A technical overview of Testo.
When you call testo.RunSuite the following happens:
A root test named the same as a suite is run {
Suite tests are collected and verified.
Plugins are collected and initialized with ".Plugin(parent: nil, options)" method call, if implemented. Innermost plugins are initialized first.
"BeforeAll" plugin hooks are called.
"BeforeAll" suite hook is called.
"CasesXXX" functions are called and parametrized tests are collected.
Test plan from plugins is applied to the final test collection.
A test named "testo!" is run {
For each test in collection {
Plugins are collected and initialized with ".Plugin(parent: parent, options)" method call, if implemented. Innermost plugins are initialized first.
"BeforeEach" plugin hooks are called.
"BeforeEach" suite hook is called.
Actual test is run {
For each sub-test in test (ran through "testo.Run") {
Plugins are collected and initialized with ".Plugin(parent: parent, options)" method call, if implemented. Innermost plugins are initialized first.
"BeforeEachSub" plugin hooks are called.
Actual sub-test is run.

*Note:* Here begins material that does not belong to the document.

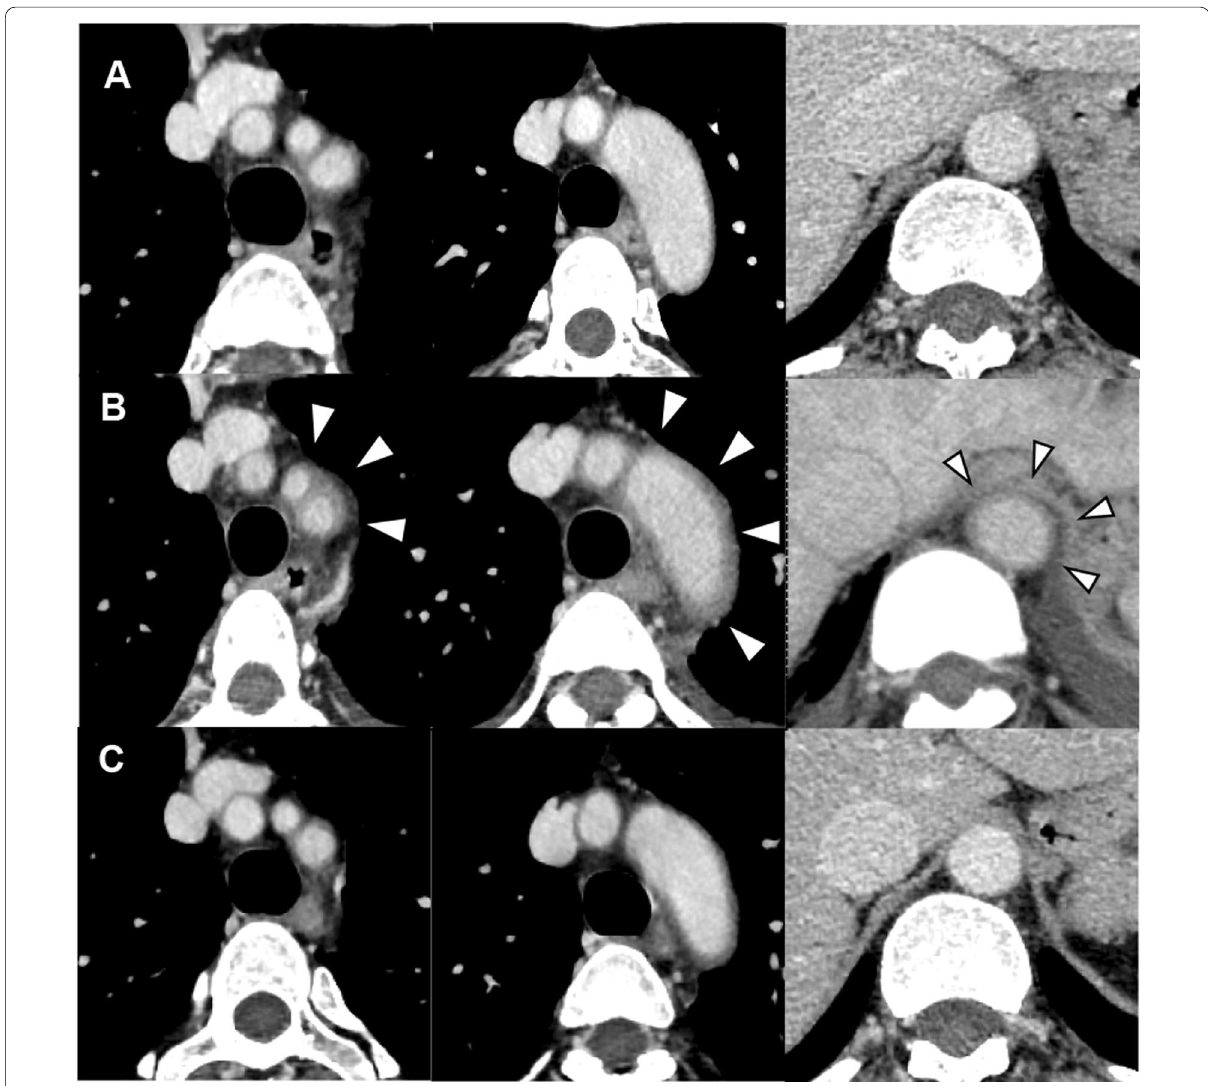
Fig. 2 Contrast-enhanced CT images before and after treatment. A CT images before chemotherapy. B Contrast-enhanced CT images before treatment (day 8), showing thickened vessel walls in the left subclavian artery, the origin of the common carotid artery, and the thoracoabdominal aorta (white arrowheads). C Contrast CT images after treatment (day 22), showing improvement in the perivascular wall thickening. CT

For any sub-sub-...-test the same logic applies.
"AfterEachSub" plugin hooks are called.
}
}
"AfterEach" suite hook is called.
"AfterEach" plugin hooks are called.
}
}
"AfterAll" suite hook is called.
"AfterAll" plugin hooks are called.
}Testo will catch panics from tests, including BeforeEach, BeforeEachSub, AfterEachSub & AfterEach hooks.
Other tests will run even if some tests are panicking.

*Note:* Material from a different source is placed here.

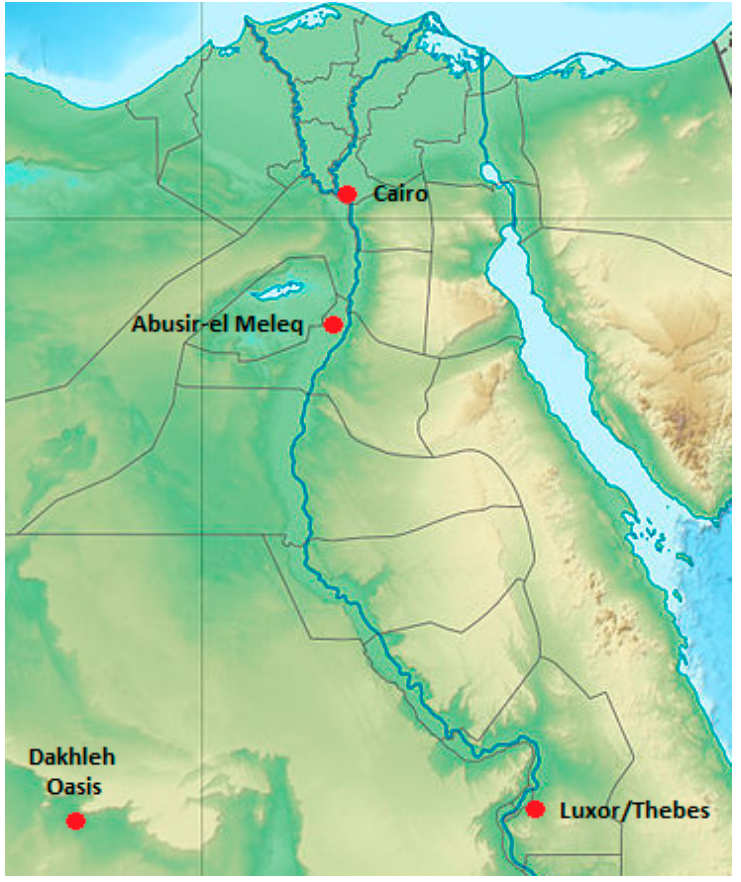
Figure 1. The 2000 km 2 Dakhleh Oasis in the Western Desert in Egypt. GPS coordinates: 25°29 ′ 29.6 ″ N, 28°58 ′ 45.2 ″ E.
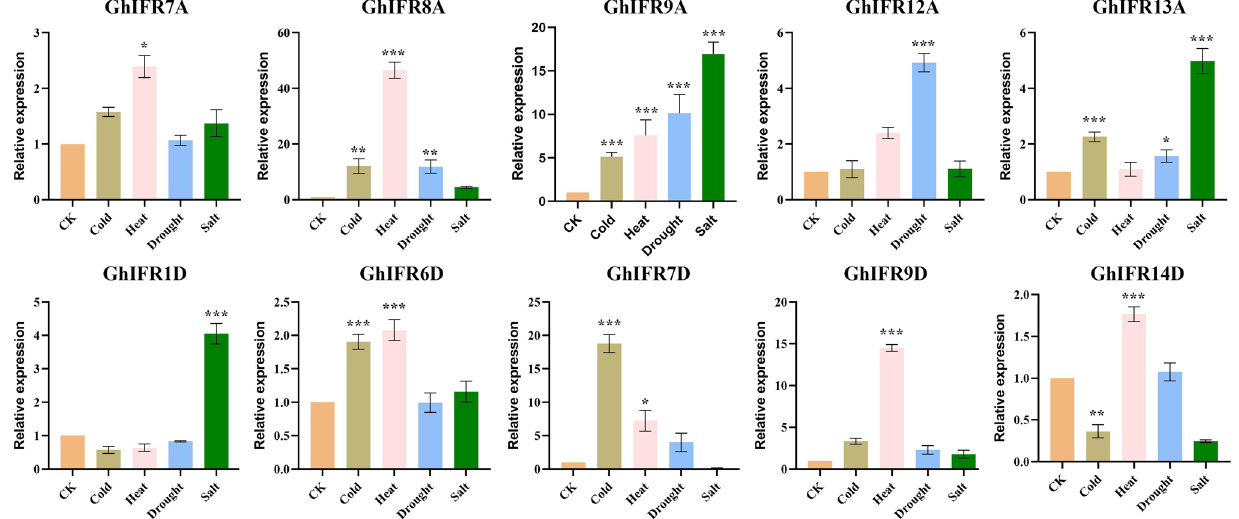
Figure 7. Analysis of the expression patterns of GhIFR genes under cold, heat, drought and salt stress by qRT- PCR. The mean values were from three independent biological replicates. Statistical analyses were performed by Student’s t-test (*P < 0.05 and **P <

Testo will not catch panics from BeforeAll & AfterAll.
Panic in these hooks will result in suite tests not running.
Testo uses dependency-injection-like mechanism to enable cross-plugin commuincation.
For example, assume we have plugin X and plugin Y.
Plugin X needs to interact with plugin Y. To make it possible, X needs to embed Y:
type PluginX struct {
*testo.T
*PluginY
}
type PluginY struct {
*testo.T
}
type T struct {
*testo.T
*PluginX
*PluginY
}Testo will keep track of referenced (requested) plugins and reuse the same instance across all pointers.
It means that both T.PluginX.PluginY and T.PluginY will point to the same instance of PluginY.